John Douglas at the time of the book
Probably most readers of this blog will know the story of how the FBI started profiling serial killers by interviewing them in prison. John Douglas and Mark Olshaker told the story in their book Mindhunter. Douglas faced the same sort of questions, albeit with much higher stakes. Could one develop a good enough picture –physical and psychological – of the killer to be able to predict his behavior (it is almost always a “he”) and what physical and family attributes such a killer probably had. The book was dramatized in a Netflix series of the same name. The most fascinating parts of the series are the selection of interviews with serial killers based on the transcripts of Douglas’s actual interviews with them in prison. Despite stomach-churning crimes, these men are convincing in a way that few purely fictional characters are. The experiences that Douglas had with them enabled him to develop the art of criminal profiling and spread it through seminars to law enforcement. 

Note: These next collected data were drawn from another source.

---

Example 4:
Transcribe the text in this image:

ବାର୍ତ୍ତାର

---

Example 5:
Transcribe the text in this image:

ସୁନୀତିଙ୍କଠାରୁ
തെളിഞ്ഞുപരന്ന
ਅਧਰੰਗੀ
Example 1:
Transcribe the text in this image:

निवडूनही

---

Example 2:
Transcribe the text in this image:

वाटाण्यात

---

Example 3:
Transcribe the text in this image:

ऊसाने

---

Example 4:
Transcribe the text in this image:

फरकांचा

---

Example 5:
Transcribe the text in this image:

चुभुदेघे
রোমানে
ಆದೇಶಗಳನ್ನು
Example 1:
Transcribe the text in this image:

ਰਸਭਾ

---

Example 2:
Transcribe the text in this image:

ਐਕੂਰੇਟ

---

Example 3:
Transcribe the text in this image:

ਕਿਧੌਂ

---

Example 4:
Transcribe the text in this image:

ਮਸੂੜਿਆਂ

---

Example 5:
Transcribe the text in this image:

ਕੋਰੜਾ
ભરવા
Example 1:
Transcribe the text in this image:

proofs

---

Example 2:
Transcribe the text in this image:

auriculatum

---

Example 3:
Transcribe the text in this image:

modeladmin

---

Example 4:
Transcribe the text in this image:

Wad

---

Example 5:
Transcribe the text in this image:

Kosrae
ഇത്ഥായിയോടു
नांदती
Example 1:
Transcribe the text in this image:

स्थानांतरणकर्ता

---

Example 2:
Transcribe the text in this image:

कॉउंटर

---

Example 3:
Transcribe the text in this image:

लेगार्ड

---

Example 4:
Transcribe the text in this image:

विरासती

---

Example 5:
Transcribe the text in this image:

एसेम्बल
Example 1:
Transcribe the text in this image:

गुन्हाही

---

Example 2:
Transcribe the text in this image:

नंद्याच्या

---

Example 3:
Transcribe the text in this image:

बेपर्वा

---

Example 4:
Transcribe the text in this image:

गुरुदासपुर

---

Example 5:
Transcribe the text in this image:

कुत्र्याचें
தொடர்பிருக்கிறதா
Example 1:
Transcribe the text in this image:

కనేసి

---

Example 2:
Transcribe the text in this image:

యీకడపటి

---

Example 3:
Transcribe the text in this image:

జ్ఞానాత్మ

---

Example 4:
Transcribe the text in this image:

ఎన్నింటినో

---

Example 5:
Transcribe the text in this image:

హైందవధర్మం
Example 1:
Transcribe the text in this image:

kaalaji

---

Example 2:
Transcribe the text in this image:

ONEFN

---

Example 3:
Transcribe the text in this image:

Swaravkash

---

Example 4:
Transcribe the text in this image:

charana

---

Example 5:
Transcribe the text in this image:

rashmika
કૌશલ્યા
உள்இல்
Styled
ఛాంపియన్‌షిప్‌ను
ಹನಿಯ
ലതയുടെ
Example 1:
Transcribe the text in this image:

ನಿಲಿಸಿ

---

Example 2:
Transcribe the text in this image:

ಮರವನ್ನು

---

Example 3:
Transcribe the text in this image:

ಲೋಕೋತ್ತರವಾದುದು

Kemper at the time of his arrest
The scenes with Edmund Kemper are particularly intriguing and he seems to be accurately portrayed in the Mindhunter series. A sociopathic killer who was known as “the coed killer” shot his grandparents as a boy, murdered and dismembered six young girls, and battered his mother to death with a claw hammer. He towers six foot nine inches with a weight to match. Yet if you knew nothing about him and met him in the street, you would describe him as well-spoken, intelligent and friendly.

Their technique consisted of sitting down with the convicted killer and asking questions about his background and his crimes. Kemper, in particular, loved to talk about himself and what had motivated him. As he told the story, his motive became believable if not understandable. If you have a psychopathic character, maybe pretend he's been caught, sit him down in prison and interview him the way Douglas did. If he can't convince you of the sense his actions make to him, it's unlikely the reader will be convinced either.

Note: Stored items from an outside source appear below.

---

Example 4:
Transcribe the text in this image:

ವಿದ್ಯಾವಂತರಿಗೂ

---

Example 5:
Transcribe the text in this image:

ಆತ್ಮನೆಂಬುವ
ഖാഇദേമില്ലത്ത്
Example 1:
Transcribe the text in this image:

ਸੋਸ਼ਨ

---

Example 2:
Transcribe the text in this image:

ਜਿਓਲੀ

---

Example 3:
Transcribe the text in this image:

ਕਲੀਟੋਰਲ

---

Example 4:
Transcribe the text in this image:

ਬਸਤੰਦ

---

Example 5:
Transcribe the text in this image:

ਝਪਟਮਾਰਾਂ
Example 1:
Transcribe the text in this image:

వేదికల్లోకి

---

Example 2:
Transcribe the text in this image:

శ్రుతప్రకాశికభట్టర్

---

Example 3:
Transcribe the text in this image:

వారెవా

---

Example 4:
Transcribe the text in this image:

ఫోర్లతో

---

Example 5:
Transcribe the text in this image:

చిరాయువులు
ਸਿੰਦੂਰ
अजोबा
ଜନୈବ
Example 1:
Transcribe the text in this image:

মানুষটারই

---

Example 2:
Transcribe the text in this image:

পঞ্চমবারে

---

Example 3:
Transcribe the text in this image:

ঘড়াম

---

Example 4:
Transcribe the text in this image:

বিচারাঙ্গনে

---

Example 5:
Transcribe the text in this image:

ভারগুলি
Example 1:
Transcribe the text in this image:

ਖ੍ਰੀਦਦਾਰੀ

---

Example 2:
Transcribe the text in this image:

Although we’ve had quite a few pretty nasty bad guys in our books, we’ve never had a chapter from the point of view of a psychopathic serial killer. The closest we’ve come to a serial killer is the witch doctor in Deadly Harvest who kills, or orders killed, people for the black-magic potions that he sells at high prices to rich clients. But like “ordinary” serial killers, power is his real motivation. There is no section of the book from his point of view. He is hidden, unknown, we see his effects on other people, but not from the man himself. Some further evidence of how his mind twisted is revealed at the end, but not by him. In this case, less is more.

He is much like a serial killer. Apart from some clues to the sorts of people he chooses, there is no connection between him and his victims for the police to follow. Also, his clients are rich and powerful people, possibly even within the police. No case could be more daunting to a detective. Unless that detective has his or her own axe to grind as is the case in Deadly Harvest.

We agonized over that witch doctor. Had we managed to create a believable villain? Would people outside Africa be able to relate to the fear that even well-educated local people might hold for such a person? Apparently, we did a good enough job to impress the reviewers and even bag a place on the shortlist for an ITW thriller award for the year.

In our new book we have a different sort of bad guy. He may not have started life as a sociopath, but he’ll get there by the time we’re finished!

1 comment:

  1. Hi Michael, it's Wendall. Love this insight into your feelings when creating Deadly Harvest. I'm always struggling with tone in creating the killer and their motivation in a comic crime novel, so I'm always fascinated by how other people figure this out.